== ИНСТРУКЦИЯ К ЗАДАНИЮ ==
Ответьте на вопросы по приведенному ниже описанию статьи о вокальном цикле А.Ф. Гедике.
(a) В каком городе и в каком году вышел сборник, где опубликована статья?
(b) Где и в какой должности работает автор статьи?
(c) На материалы чьего архива опирается статья?

== ИСХОДНЫЙ ТЕКСТ ==
◆ ◆ ◆

Наука: Искусствоведение

Секция: Музыкальное искусство

Скачать книгу(-и): Сборник статей конференции

Библиографическое описание:
Наумов А.В. ИЗ МУЗЫКИ «ВТОРОГО ЮБИЛЕЯ»: ВОКАЛЬНЫЙ ЦИКЛ А.Ф. ГЕДИКЕ НА СТИХИ М.Ю. ЛЕРМОНТОВА (1940) // В мире науки и искусства: вопросы филологии, искусствоведения и культурологии: сб. ст. по матер. XLI междунар. науч.-практ. конф. № 10(41). – Новосибирск: СибАК, 2014.
Проголосовать за статью
Дипломы участников
У данной статьи нет
дипломов

 

ИЗ  МУЗЫКИ  «ВТОРОГО  ЮБИЛЕЯ»:  ВОКАЛЬНЫЙ  ЦИКЛ  А.Ф.  ГЕДИКЕ  НА  СТИХИ  М.Ю.  ЛЕРМОНТОВА  (1940)

Наумов  Александр  Владимирович

канд.  иск.,  доцент  Московской  государственной  консерватории  им.  П.И.  Чайковского,  РФ,  г.  Москва

E-mailalvlnaumov@list.ru

 

FROM  THE  “2ND  ANNIVERSARY  MUSIC”  A.  GOEDICKE’S  LERMONTOV  VOCAL  CYCLE  (1940)

Alexandr  Naumov

candidate  of  fine  arts,  associate  professor  of  Moscow  State  conservatory,  Russia,  Moscow

 

АННОТАЦИЯ

Статья  опирается  на  материалы  архива  композитора  А.Ф.  Гедике,  посвящена  введению  в  обиход  малоизвестных  произведений  и  рассмотрению  вопроса  о  «юбилейной»  интерпретации  поэтических  образов  М.Ю.  Лермонтова  в  вокальном  цикле  русского  мастера  старшего  на  1940  г.  поколения  музыкантов  как  общей  тенденции  времени.

◆ ◆ ◆

== ПЕРЕЧЕНЬ МАТЕРИАЛОВ ==

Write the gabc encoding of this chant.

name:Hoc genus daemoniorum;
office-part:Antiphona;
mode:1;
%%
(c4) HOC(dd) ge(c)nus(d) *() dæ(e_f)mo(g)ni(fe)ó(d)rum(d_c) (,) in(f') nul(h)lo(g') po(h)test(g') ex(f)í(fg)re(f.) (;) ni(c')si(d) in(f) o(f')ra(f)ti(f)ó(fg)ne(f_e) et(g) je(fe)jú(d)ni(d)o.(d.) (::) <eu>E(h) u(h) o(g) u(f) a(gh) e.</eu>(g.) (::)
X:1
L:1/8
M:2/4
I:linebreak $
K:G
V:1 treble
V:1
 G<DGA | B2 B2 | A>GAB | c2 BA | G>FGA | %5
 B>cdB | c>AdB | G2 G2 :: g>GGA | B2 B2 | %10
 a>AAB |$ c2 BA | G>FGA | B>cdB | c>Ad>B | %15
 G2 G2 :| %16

◆ ◆ ◆

== ОТВЕТ К ЗАДАНИЮ ==
(a) В Новосибирске, в 2014 году.
(b) Доцент Московской государственной консерватории им. П.И. Чайковского.
(c) Архива композитора А.Ф. Гедике.